Before I even get started, I feel the need to preface this by mentioning how scary it is for me to “out” myself as a parent in so public a professional forum as LinkedIn. As a founder of a career consulting agency, I am well aware that the common advice for job-seekers is to remove all traces of motherhood from things like resumes or LinkedIn profiles, even when the experience might be relevant (like successfully managing a large parenting group or fundraising experience for a school).

I have personally experienced the mood of an interview go from hot to cold in an instant when I let slip that I had a kid. Sometimes after hours of interviewing, when the CEO of a company asks you what you like to do in your spare time, you want to answer honestly.

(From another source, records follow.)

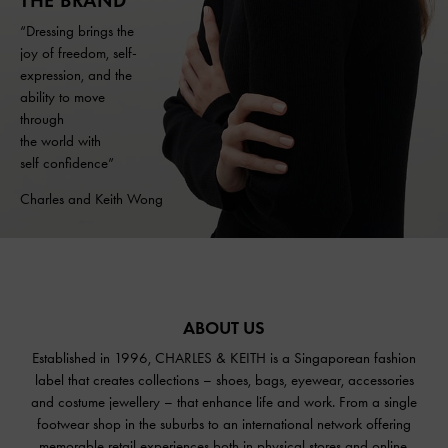
THE BRAND
“Dressing brings the
joy of freedom, self-
expression, and the
ability to move
through
the world with
self confidence”
Charles and Keith Wong
ABOUT US
Established in 1996, CHARLES & KEITH is a Singaporean fashion
label that creates collections – shoes, bags, eyewear, accessories
and costume jewellery – that enhance life and work. From a single
footwear shop in the suburbs to an international network offering
memorable retail experiences both in physical stores and online,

“I don’t see how it would work to have a 4-year old and work at a startup” was the curt reply to my disclosure of a child sandwiched between all of the other more acceptable weekend practices like yoga and hiking. In retrospect, I wish I had pointed out that my son was in daycare during the week, so I didn’t see why it was an issue. Instead I was dumbfounded into silence.  Another time, again at the final stage after multiple rounds of interviewing when I haphazardly showed my cards, I was asked why I “would even want to work when I had a 10-month old at home?” After each of those experiences, I went no further in the interview process. And so, I learned my lesson. (Worth mentioning: My husband recently accepted a new position, proudly talking about his family during the interviews with no apparent repercussions.)

The decision on whether to work outside the home after having kids is not an easy one for many. Actually, for many parents—due to financial constraints or otherwise—they don’t have the luxury of choice. For those of us that do have that choice to make, it can be a complex decision, not to mention a constantly moving target. Many times I have witnessed a decision that seemed so clear-cut before the baby is born, become no longer so black-and-white several months later. Or perhaps, the decision you make works at first, but a change in the position or in your child makes the original solution no longer work a few years down the road.

I love being a parent, and I love to work. Through trial and error, I have found that neither extreme of the full-time working or full-time “staying at home” spectrum works for me. When I was working a grueling corporate job, by the time Friday rolled around, I felt actual pain in my heart from so many cumulative hours being away from my son. I have also had periods when I wasn’t working, and I felt overwhelmingly isolated being a full-time parent. I found the lack of structure and professional interaction difficult.

Why does it seem like the options presented to 2-parent households are that either both parents work jobs consisting of too many hours (with most or all of one of the parent’s salary going to childcare), or that one works full-time, and the other not at all? It is 2015, and we cannot come up with a few more options? I know they are out there, but they are rare. I took at job with American Express a few years ago, ecstatic upon learning that many Directors and VPs worked four-day weeks for 80% pay. At last, a job where I could have a schedule that fit my life and still be considered for promotions. Unfortunately, when I inquired about joining the program myself, I was told that it had been discontinued except for the colleagues who were lucky enough to have been “grandfathered” in.

What is it about the 40 hour work week that we find so sacred? We accept as truth that a normal full-time job should be five days per week. As if every job out there can be accomplished on some kind equivalent time table, ignoring, for example, the technological advancements that have made so many industries more efficient over the last century.

One of the American Express executives who had participated in the aforementioned program for years confessed to me that she was convinced she could do any job just as well working four days a week instead of five. And although I am focusing here on the advantages for parents, generating additional work scenarios with less hours would certainly benefit people without children as well. There are many equally valid reasons one might choose to have a flexible schedule — to pursue outside passions, go back to school or to help take care of ailing parents being a few.

Right now I work for myself, commuting to the city one day a week to work out of a co-working space. Most days I can meet my oldest son when he gets off the bus, and I love that. There also have been, and continue to be, many struggles.

My hope is to find unique ways we can support each other, wherever we fall on the work/parenting continuum. I am so tired of articles pitting so called working and stay-at-home parents against each other, as if we are not all doing the best we possibly can with the resources we have available.  I have to believe that I am not alone in wanting to create some additional options for mothers and fathers that, like me, fall more into the gray area.

I am heartened by articles like this one, which describes creative solutions to combat the high price of child-care, and this story about how Google is actually saving money and retaining more of its female employees after increasing parental leave to five months This is a start, but we can all contribute to the momentum. If you run a business, or are in the position to create programs with increased flexibility, please start to experiment with them. Offer them to men and women, parents and non-parents alike. If you are an employee and would like to try out a new schedule, start by asking your manager if you could have one afternoon off a week and see if your productivity is affected. I did this and my manager was surprisingly supportive. But start now. Speak up, and see what happens.